PROBLEM.
Count the lines in the entries that contain the string "sull", matching case exactly, and give only the number.

Stored data:
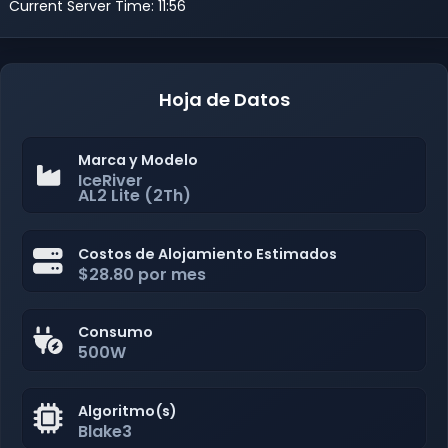
Current Server Time: 11:56
Hoja de Datos
Marca y Modelo
IceRiver
AL2 Lite (2Th)
Costos de Alojamiento Estimados
$28.80 por mes
Consumo
500W
Algoritmo(s)
Blake3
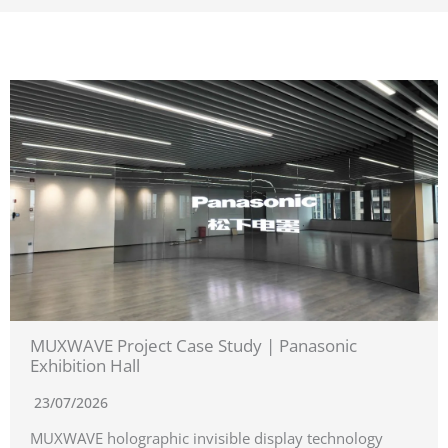
MUXWAVE Project Case Study | Panasonic
Exhibition Hall
23/07/2026
MUXWAVE holographic invisible display technology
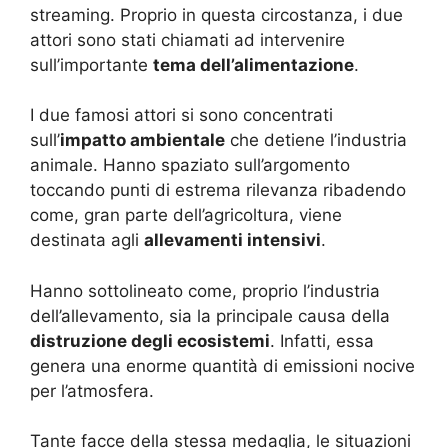
streaming. Proprio in questa circostanza, i due
attori sono stati chiamati ad intervenire
sull’importante
tema dell’alimentazione
.
I due famosi attori si sono concentrati
sull’
impatto ambientale
che detiene l’industria
animale. Hanno spaziato sull’argomento
toccando punti di estrema rilevanza ribadendo
come, gran parte dell’agricoltura, viene
destinata agli
allevamenti intensivi
.
Hanno sottolineato come, proprio l’industria
dell’allevamento, sia la principale causa della
distruzione degli ecosistemi
. Infatti, essa
genera una enorme quantità di emissioni nocive
per l’atmosfera.
Tante facce della stessa medaglia, le situazioni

RESPONSE.
3